Who these artists are, Messers Rosenthal and Wigram are refusing to divulge, except to confirm that the exhibition will include “Hell”, a giant swastika-shaped sculpture by Jake and Dinos Chapman. “A few months ago, they rang me and asked me to come and see the piece in their studio and I was completely unprepared for what I saw,” says Mr Rosenthal. “It is on a level with Bosch or Brueghel.” Other artists’ names being bandied about in association with the exhibition are Young British Artists Angus Fairhurst, Darren Almond—and Jeff Koons, who it, is rumoured, is being approached to make a massive piece for the Academy’s courtyard. “There’s a lot of speculation, but we are still deciding,” says Mr Wigram. “However, I can say that we promised the Chapmans that we’d find work of equal calibre to theirs. Their piece won’t stick out like a sore thumb.”
Miro moves East
After fourteen years in her now cramped premises on Cork Street, Victoria Miro is to join the steady stream of West End galleries moving East. “I’ve really been looking for a long time—a good two years—but as soon as I saw this building I knew it was worth waiting for,” Ms Miro told The Art Newspaper. However, until the transaction is fully completed in February, she is reluctant to divulge the exact location of the three-storey building that she is currently in the process of purchasing. “I can reveal that it’s just off City Road and that it backs onto the canal,” she said. “It’s a beautiful Victorian warehouse building, but is rather grander than a warehouse. It dates from the 1860s and is more of a villa in style, very austere, minimal and beautiful. I’m thrilled.”
Ms Miro told The Art Newspaper that the building has two main floors each with eighteen-foot ceilings, a smaller top floor with a glass ceiling, and, as with her Cork Street gallery, Claudio Silvestrin will be the architect responsible for its conversion into exhibition, storage and office space. “At first, at least, we plan to use just the ground floor as gallery space and we hope to be open in some form by the early summer,” said Ms Miro. “We’d like other galleries to come and move here. It’s a very nice area”.
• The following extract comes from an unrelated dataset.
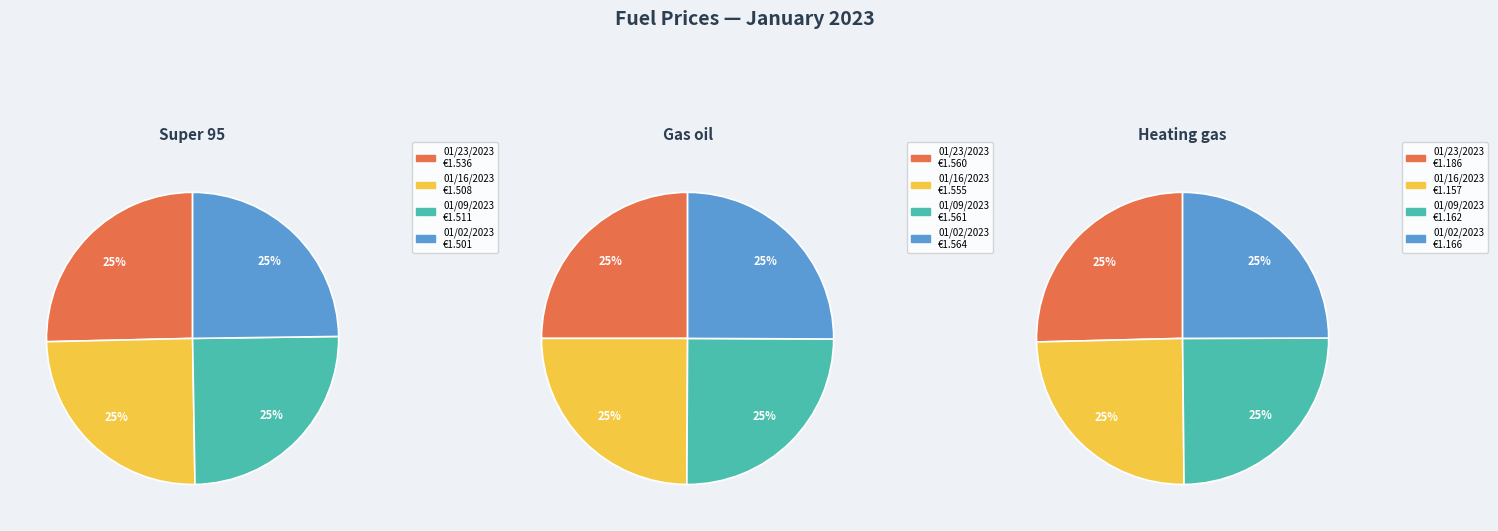

How many slices are in this pie chart?

4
Gagosian’s spring opening in Heddon Street
Six months after reporting that Gagosian Gallery was opening in London in a “great space in Mayfair” (The Art Newspaper, No.94, July-August 1999, p.65) The Art Newspaper can now confirm that Gagosian’s European wing will be at 8 Heddon Street, just off Regent’s Street, which is also home to Sadie Coles HQ, Terence Conran’s Zinc Bar and the fashionable Moroccan restaurant Momo. The new gallery consists of 3,500 square-feet of gallery space which has been designed by Caruso St John Architects (who have also been responsible for the New Art Gallery in Walsall and the directional signage of Tate Modern at Bankside). Although directors Mollie Dent Brocklehurst and Stefan Ratibor are currently keeping the gallery programme under wraps, the aim is, building work permitting, to open the gallery “the sooner the better” in the spring.
Hyman parts from Nahmad and goes solo
James Hyman, exhibitions director of Helly Nahmad Gallery since 1997, has now parted company with Nahmad and set up his own business. “It was all very amicable, but I am more interested in contemporary art than Helly is, and also more interested in British art,” said Mr Hyman, who was originally Mr Nahmad’s tutor at the Courtauld Institute. “I intend to use secondary market dealing to support and complement my work with younger artists. I want to establish my own identity as a contemporary art dealer.” In addition to specialising in international art since 1945 and twentieth-century British art from the Camden Town Group through the School of London up to Damien Hirst et al., Mr Hyman’s plan is to open a space in which to mount a contemporary programme. He already has two young artists on his books and if all goes well he will have found them a showcase by the end of the year. In the meantime, he is working out of his home in Belsize Park, by appointment only (% +44 (0)171 435 2829).